Mercifully, Grace didn’t make me answer that question or anything else. She simply pushed back her chair and said, “I need to feed Lady M,” for which I was grateful. I still needed to plan what I was going to say to her about Chez Ruby, figure out a way to ease into the discussion. Make sure she fully understood what a great idea this was.
She went to the fridge for the container of dog food and berries.
“Perhaps if you stop feeding her,” I suggested, “she’ll look for food on her own.”
“Or perhaps she’ll starve.” Grace put a dab of the bird food on a plate and shoved the rest back in the fridge. “I’ll see you outside, Jocelyn.”
The ferry horn sounded. “I’m off to get a paper,” Mark said, pressing a quick kiss to Jocelyn’s cheek on his way to the door. No kiss for me, though. Not this time. Not in front of the kid. Just as well. No need to give her something more to scowl about.
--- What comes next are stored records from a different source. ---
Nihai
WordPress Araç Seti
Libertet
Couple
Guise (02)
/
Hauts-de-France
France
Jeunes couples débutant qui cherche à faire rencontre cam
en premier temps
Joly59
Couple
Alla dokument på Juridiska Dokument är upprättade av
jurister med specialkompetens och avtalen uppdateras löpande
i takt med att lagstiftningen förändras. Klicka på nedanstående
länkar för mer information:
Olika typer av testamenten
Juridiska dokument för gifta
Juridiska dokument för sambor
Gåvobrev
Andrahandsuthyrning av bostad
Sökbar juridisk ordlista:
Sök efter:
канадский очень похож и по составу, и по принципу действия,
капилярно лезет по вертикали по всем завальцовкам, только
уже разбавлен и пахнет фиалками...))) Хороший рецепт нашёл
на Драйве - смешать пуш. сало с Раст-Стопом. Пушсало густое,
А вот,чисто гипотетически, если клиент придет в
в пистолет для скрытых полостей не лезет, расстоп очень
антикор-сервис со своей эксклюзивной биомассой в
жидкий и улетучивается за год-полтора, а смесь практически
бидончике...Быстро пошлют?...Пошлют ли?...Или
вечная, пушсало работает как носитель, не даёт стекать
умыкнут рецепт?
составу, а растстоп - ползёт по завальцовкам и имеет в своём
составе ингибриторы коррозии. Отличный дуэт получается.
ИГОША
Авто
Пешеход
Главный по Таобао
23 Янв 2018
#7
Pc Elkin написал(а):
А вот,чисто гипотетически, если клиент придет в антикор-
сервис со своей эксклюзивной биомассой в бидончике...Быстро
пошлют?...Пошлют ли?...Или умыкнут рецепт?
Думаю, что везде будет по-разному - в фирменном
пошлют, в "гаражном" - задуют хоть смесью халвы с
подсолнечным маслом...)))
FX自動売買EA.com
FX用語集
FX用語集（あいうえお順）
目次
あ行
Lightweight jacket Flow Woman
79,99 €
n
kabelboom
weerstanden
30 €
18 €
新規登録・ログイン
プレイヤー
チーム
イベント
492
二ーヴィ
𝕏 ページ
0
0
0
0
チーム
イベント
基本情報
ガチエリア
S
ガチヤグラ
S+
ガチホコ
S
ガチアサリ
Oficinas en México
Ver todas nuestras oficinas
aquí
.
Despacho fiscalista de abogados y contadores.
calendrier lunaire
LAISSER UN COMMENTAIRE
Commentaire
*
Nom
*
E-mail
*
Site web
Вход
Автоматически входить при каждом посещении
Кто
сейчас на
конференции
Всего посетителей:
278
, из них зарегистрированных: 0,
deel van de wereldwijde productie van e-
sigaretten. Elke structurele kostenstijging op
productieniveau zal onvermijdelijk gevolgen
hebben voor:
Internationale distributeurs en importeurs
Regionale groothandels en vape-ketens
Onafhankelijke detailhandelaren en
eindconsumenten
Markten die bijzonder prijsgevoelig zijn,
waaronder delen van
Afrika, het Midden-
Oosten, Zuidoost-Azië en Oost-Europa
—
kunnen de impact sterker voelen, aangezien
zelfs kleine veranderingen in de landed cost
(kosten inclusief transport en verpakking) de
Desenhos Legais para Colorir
He poured more coffee into his travel mug and headed out. This was also one of the new routines. On the days he was working from home—which had been every day as far as I could tell—he’d take his coffee and the ferry across to the city, buy a paper at the convenience store, and come back again. The trip took him forty-five minutes from the moment he left the house, and rather than seeing it as a pain in the neck—rather than ordering home delivery—he’d come to enjoy it. To remember what it was to relax, to breathe, to be an Islander again. And his return always gave me the opportunity to be frustrated by yet another crossword puzzle.
“Are you looking forward to birding?” I asked Jocelyn.
She turned to me, her eyes narrowing, warning. Danger ahead. Danger of what? Impending mood swing? Eruption of pimples? Who ever knew what teenagers were thinking?